De vez em quando recupero dos arquivos deste blogue textos não desatualizados aos quais vale a pena sacudir o pó.
Seguro a bela edição da Antígona, já com mais de vinte anos, de Nós, concluído em 1921 por Ievgueni Zamiatine (1884-1937), e regresso ao último parágrafo, sublinhando a sua derradeira paisagem. De um entusiasmo tão simulado quanto assustador, que deveria prefigurar esse futuro industrial, radioso, perfeito e desapiedado da sociedade inventada cujo destino histórico, tão «real» quanto imperfeito, hoje podemos conhecer: «Conseguimos construir um muro temporário de ondas de alta voltagem na transversal da 40ª. Avenida. Tenho a esperança de que venceremos. Mais do que isso, tenho a certeza de que a vitória é nossa. Porque a racionalidade tem de triunfar.»
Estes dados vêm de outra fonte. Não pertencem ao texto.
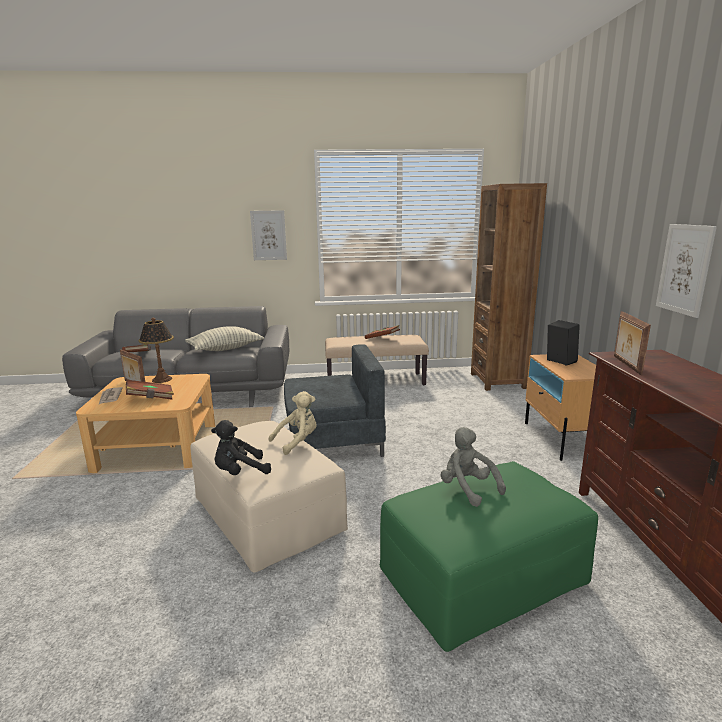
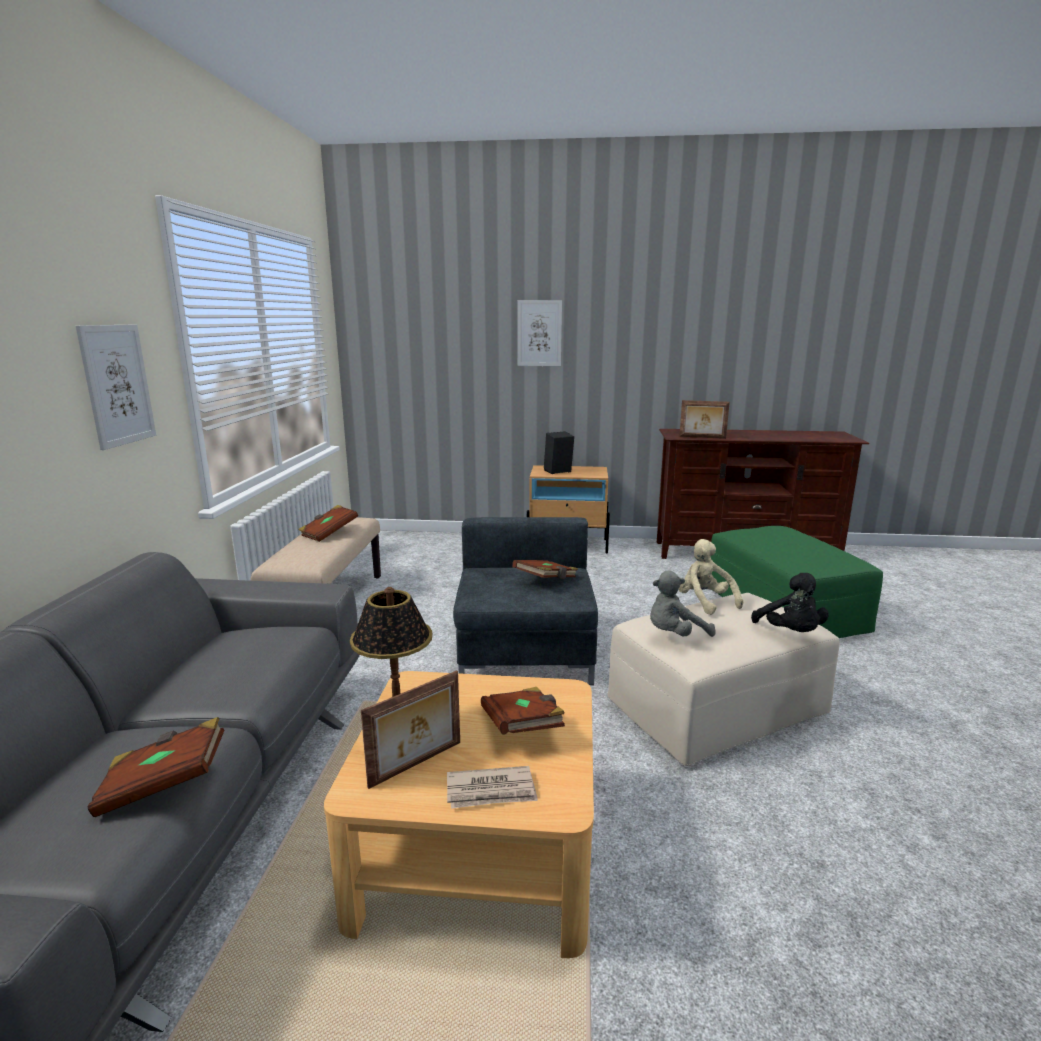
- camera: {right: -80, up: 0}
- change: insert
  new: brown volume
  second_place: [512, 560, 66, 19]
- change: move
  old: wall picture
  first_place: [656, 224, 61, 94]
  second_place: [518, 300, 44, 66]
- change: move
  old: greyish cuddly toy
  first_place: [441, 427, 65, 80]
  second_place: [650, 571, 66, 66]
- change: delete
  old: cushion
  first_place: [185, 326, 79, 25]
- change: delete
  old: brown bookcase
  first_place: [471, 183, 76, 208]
Muito antes do Admirável Mundo Novo, de Huxley, e de 1984, de Orwell, este romance foi o primeiro a conceber a distopia de uma sociedade futura absolutamente ultrarracional e transparente. Nela todas as cidades possuíam uma geometria regular, destinada a condicionar a vida vigiada, mas supostamente afortunada e igualitária porque «protegida», dos seus habitantes. Onde a diferença era intolerável e a imaginação, porque individual, tomada como prática suspeita, um grave crime sujeito a punição. O livro foi, muito naturalmente, proibido na União Soviética, onde só foi editado em 1988, já no tempo de Gorbachev. Bolchevique desde a primeira hora, Zamiatine, em rutura com o partido desde 1919, não se erguia ali contra a utopia comunista original, mas sim contra a sua degradação. Já então visível, ao contrário do que certas fábulas por vezes contam, durante a vida de Lenine e de Trotsky. Em 1931, pouco antes de conseguir exilar-se, Zamiatine afirmou numa carta na qual pedia autorização para o fazer que «a verdadeira literatura apenas existe quando é criada, não por diligentes e previsíveis funcionários, mas por loucos, eremitas, heréticos, sonhadores, rebeldes e céticos». Uma proclamação de liberdade para a mais extrema diferença que a uniformização totalitária, «racional», jamais poderia aceitar.